In cafes and restaurants, and on the marshrutka minibuses that rattle up and down the streets, mask-wearing and social distancing is observed patchily, despite the threat of a 15,000 ruble ($196) fine — equivalent to half an average monthly salary – for rulebreakers.

Teacher Mikhail said he sees Ivanovo’s extreme coronavirus crisis as a reflection of the city’s underlying difficulties.

“It’s not as though we have people lying in the streets, dying from Covid here. The situation is bad, but it’s because of our economic problems, which are much more deep-rooted than just the pandemic.”

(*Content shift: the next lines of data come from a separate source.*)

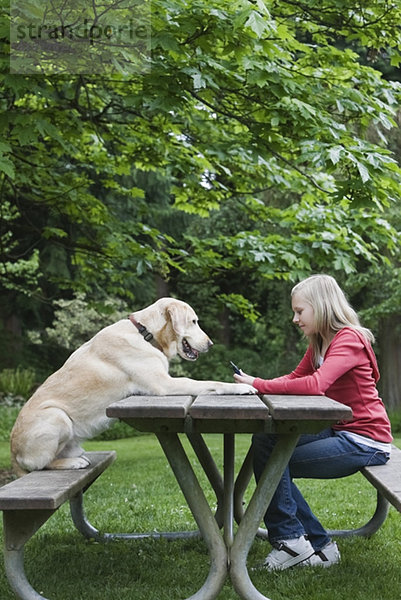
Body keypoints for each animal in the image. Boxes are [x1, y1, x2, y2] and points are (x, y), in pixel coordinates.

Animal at [10, 298, 255, 476]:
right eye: (194, 321)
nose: (211, 344)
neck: (147, 335)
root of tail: (13, 455)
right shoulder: (164, 384)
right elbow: (208, 383)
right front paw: (242, 388)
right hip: (57, 416)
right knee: (41, 465)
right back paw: (72, 463)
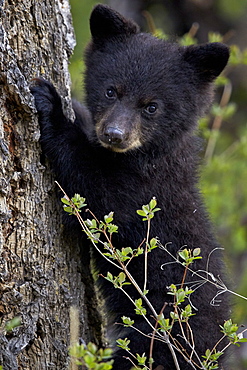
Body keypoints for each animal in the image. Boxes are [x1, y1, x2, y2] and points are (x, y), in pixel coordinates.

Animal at [30, 3, 230, 370]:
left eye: (151, 106)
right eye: (112, 90)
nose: (114, 134)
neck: (147, 156)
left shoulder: (143, 192)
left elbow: (96, 190)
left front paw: (50, 103)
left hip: (154, 343)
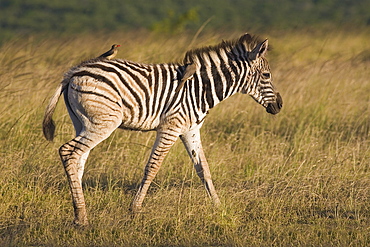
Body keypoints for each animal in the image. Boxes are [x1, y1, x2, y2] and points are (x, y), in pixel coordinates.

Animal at [42, 32, 282, 226]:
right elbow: (153, 167)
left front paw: (218, 207)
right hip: (104, 122)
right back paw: (82, 217)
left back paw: (79, 213)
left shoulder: (190, 129)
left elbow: (203, 169)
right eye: (267, 76)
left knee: (78, 158)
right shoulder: (171, 127)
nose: (279, 105)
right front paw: (134, 210)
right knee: (68, 151)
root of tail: (72, 73)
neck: (200, 88)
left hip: (83, 123)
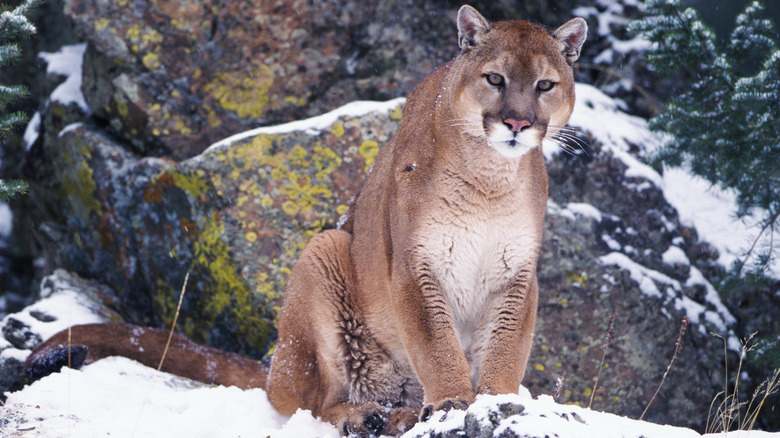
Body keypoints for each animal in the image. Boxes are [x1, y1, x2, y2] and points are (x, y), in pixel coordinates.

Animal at [25, 5, 584, 436]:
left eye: (545, 84)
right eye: (495, 78)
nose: (517, 122)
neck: (490, 179)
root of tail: (276, 368)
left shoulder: (516, 273)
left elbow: (506, 346)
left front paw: (498, 401)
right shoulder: (415, 265)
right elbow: (435, 342)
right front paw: (452, 403)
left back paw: (400, 412)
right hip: (323, 253)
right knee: (310, 402)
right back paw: (369, 416)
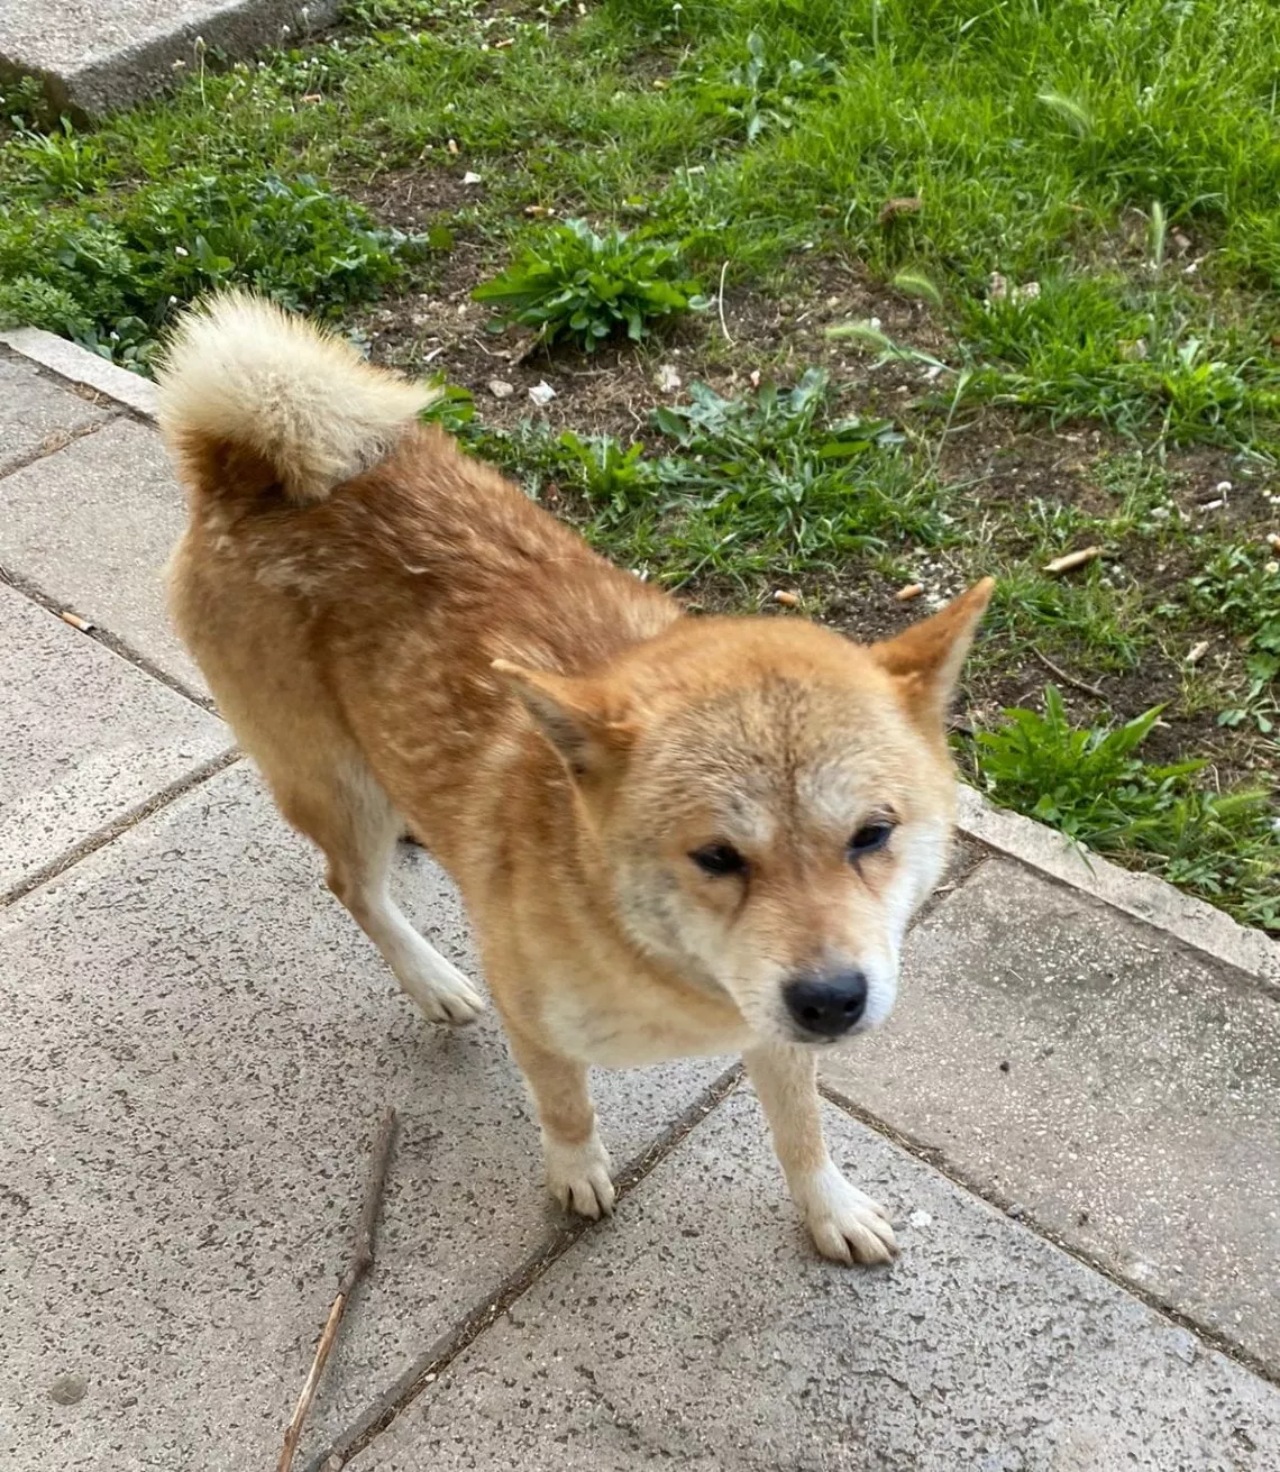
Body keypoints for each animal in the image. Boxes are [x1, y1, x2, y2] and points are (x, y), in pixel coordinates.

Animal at [160, 289, 994, 1265]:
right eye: (717, 857)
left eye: (872, 834)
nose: (832, 1001)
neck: (660, 965)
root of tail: (244, 470)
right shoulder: (538, 1018)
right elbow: (566, 1108)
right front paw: (576, 1175)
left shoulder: (773, 1025)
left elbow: (802, 1132)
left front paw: (829, 1209)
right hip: (332, 786)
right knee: (352, 887)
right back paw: (432, 978)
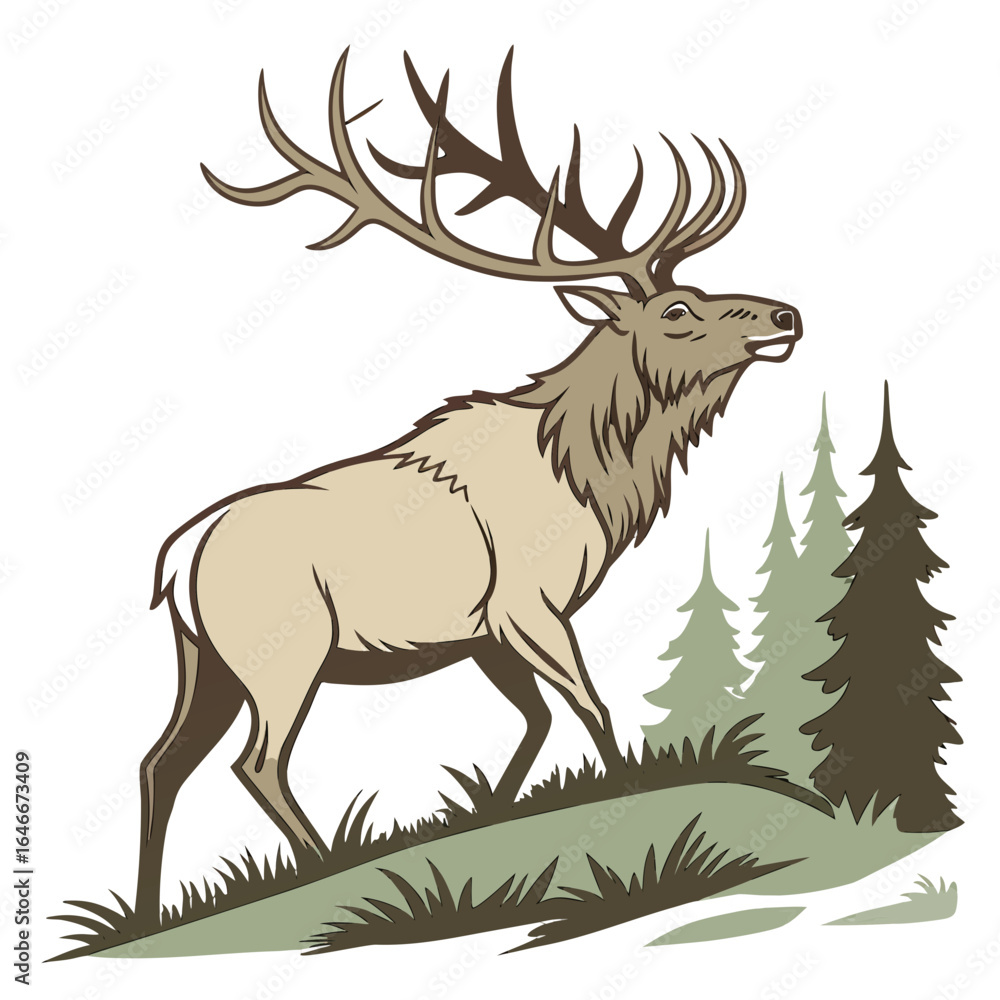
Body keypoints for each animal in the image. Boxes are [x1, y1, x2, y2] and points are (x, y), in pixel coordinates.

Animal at [135, 47, 802, 923]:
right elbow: (588, 705)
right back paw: (324, 866)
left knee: (160, 764)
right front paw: (625, 811)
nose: (786, 315)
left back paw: (143, 912)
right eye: (679, 312)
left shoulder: (482, 633)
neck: (589, 480)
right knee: (256, 761)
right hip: (281, 652)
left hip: (203, 660)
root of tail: (178, 558)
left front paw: (490, 814)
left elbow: (536, 722)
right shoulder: (529, 603)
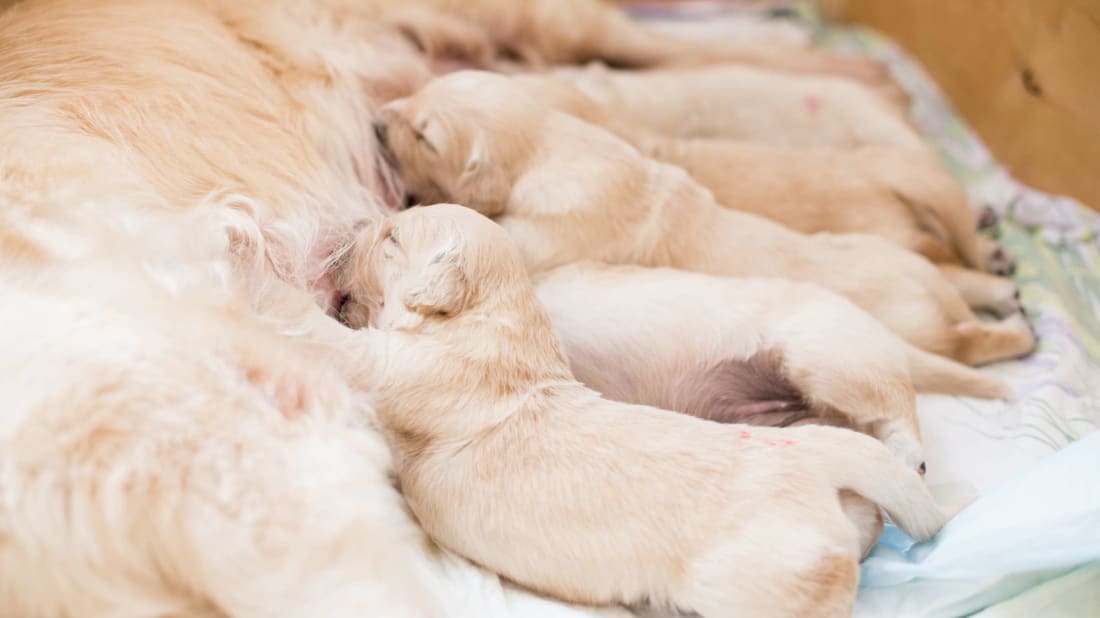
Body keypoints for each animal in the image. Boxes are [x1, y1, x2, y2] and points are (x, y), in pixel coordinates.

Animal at [334, 204, 954, 615]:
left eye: (391, 238)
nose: (353, 228)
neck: (500, 316)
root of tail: (816, 461)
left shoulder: (399, 366)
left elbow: (340, 343)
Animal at [374, 70, 1034, 365]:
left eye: (425, 136)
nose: (376, 120)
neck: (552, 142)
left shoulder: (545, 231)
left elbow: (489, 230)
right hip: (897, 254)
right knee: (960, 273)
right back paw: (1003, 288)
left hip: (922, 325)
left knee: (969, 338)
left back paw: (1016, 332)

Ivanovo also suffers from its proximity to Moscow. With a new high-speed train taking just four hours to reach the capital, it is easier than ever to seek employment in Moscow, where the median monthly salary of $866 is more than three times that of Ivanovo. As such, many locals seek temporary security and construction work in the capital, rotating between the cities. With the pandemic, however, much of that work has vanished. 

Pandemic or no pandemic, in Ivanovo everyday life must go on.

“This is just a depressed region,” said Roman Golov, a 41-year-old self-employed carpenter who has had to take on poorly-paid security work to make ends meet during the pandemic.

“There’s just very little work here. We’re not Moscow. What can we do?”